Anti-austerity: a protester from The People’s Assembly campaigning group stacks food outside Downing Street on Tuesday, during a demonstration against Universal Credit, ahead of the Budget

Anti-austerity: a protester from The People’s Assembly campaigning group stacks food outside Downing Street on Tuesday, during a demonstration against...

SIX million children are living in households that do not earn enough to support even a basic standard of living, a report from the Joseph Rowntree Foundation has concluded.

Nearly half the children in the UK live in households that do not make the Minimum Income Standard (MIS), the report suggests.

The MIS is a benchmark set by researchers at Loughborough University, who use surveys to put together a virtual basket of goods and services — the things deemed necessary to be able to live at the minimum “socially acceptable standard of living”.

By 2016, there were 18.9 million people (or 30 per cent of the population) in households with an income below the MIS: a rise of one fifth since 2008, when the JRF first began examining the benchmark.

But children are the most likely to live in a household that earns less than the MIS: about 44 per cent of under-18s in the UK — six million people — fall into this category.

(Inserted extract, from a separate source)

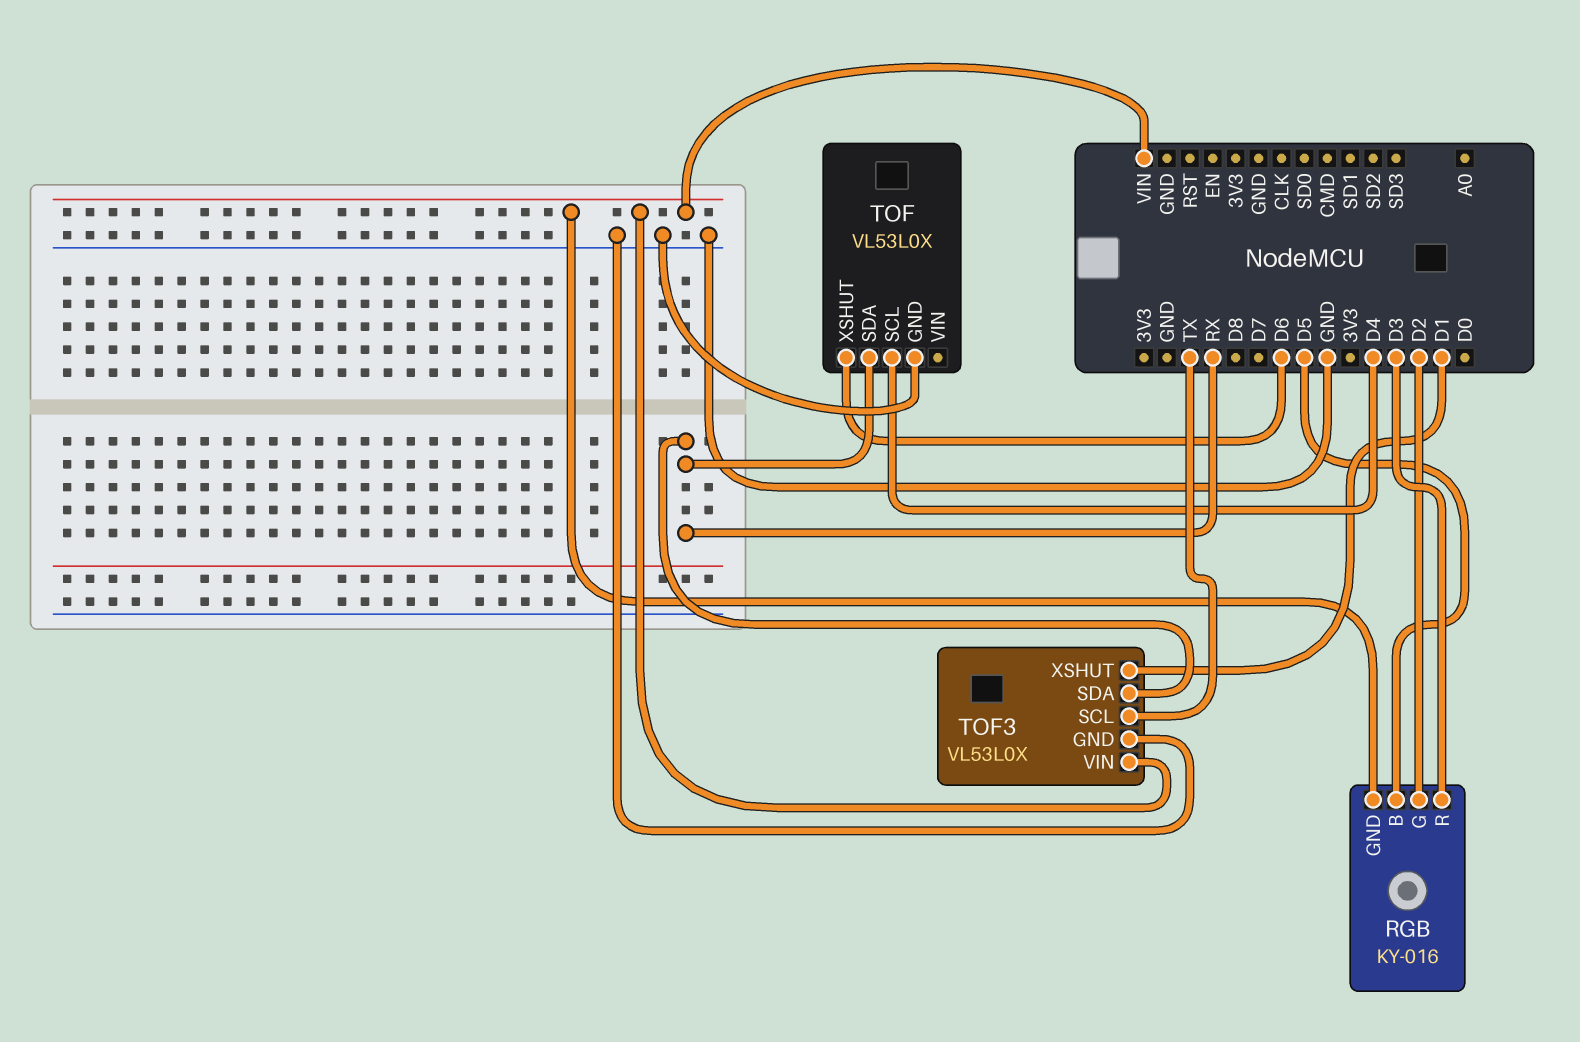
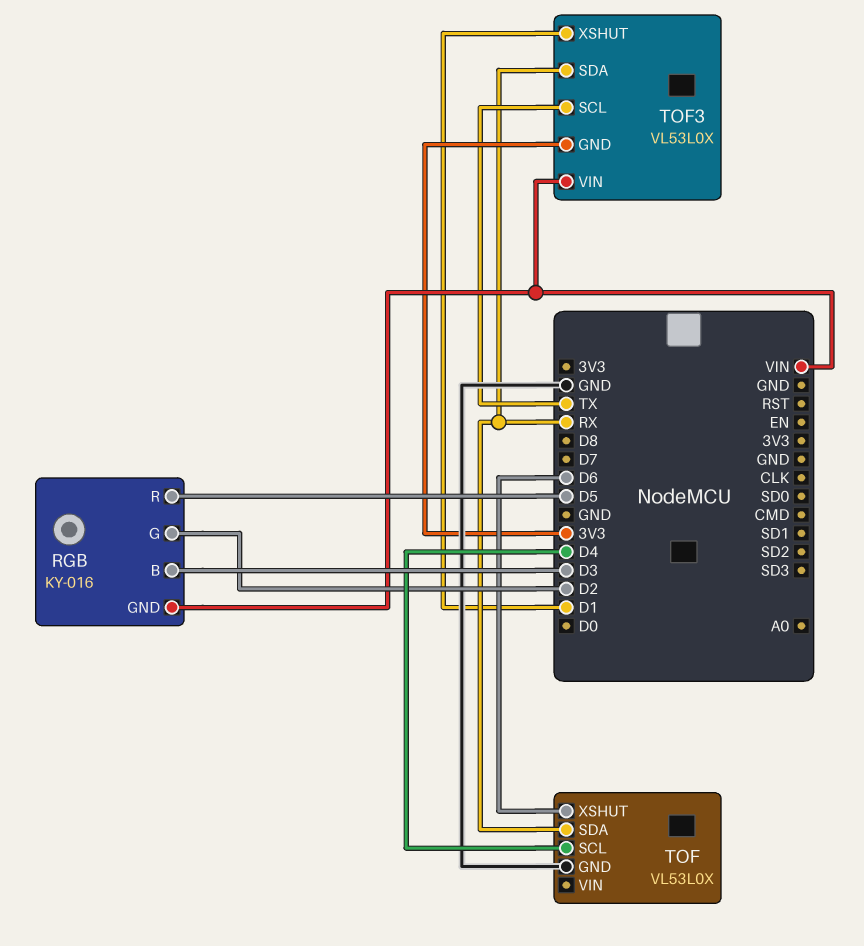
RGB pin B: D5 -> D3
RGB pin R: D3 -> D5
TOF3 pin GND: GND -> 3V3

If the child lives with a single parent, he or she is even more likely to be in such a household: 77 per cent of such children are living below the MIS benchmark.

“Over much of the last ten years, low-income, working-age households have been finding it increasingly difficult to manage, as their incomes have risen more slowly than living costs,” the report concludes.

The research suggests that, for a few years, starting in 2013, the likelihood of falling below the MIS began to decrease as real earnings grew and prices remained stable. But, by early 2016, the indications are that earnings had stopped growing and inflation had returned, meaning that frozen benefit payments did not stretch as far.

In this context, the Prime Minister’s promise to assist people who were “just about managing” remains a “huge challenge”, the report says.

The difficulty of living on the breadline is illustrated by anecdotes in the report. One mother said that she had to spend hours in the park with her children each holiday, since they could not afford any other leisure activity. Another mother reported that, when an unexpected bill arrived, she would eat only cereal for dinner for weeks until she could pay it off.

Another family relied solely on a hob and microwave to cook with for six months after their oven broke down; and a father spoke of the shame in having to ask his parents for a loan just to get by.

Parents describe “the ‘daily grind of being broke’ without any let-up or breathing space: constant worrying about the next bill affecting their sleep, their appetite, and their mental resilience”, the report says.

The Government must recognise that inflation eats away at people’s ability to achieve a minimum standard of living, it goes on, and end the benefits freeze, which has meant that most welfare payments have decreased in real terms.

Universal Credit should also be reformed, it says, so that families who receive benefits while also in work can keep more of what they earn, rather than have most of each pay cheque clawed back by reductions in their benefits.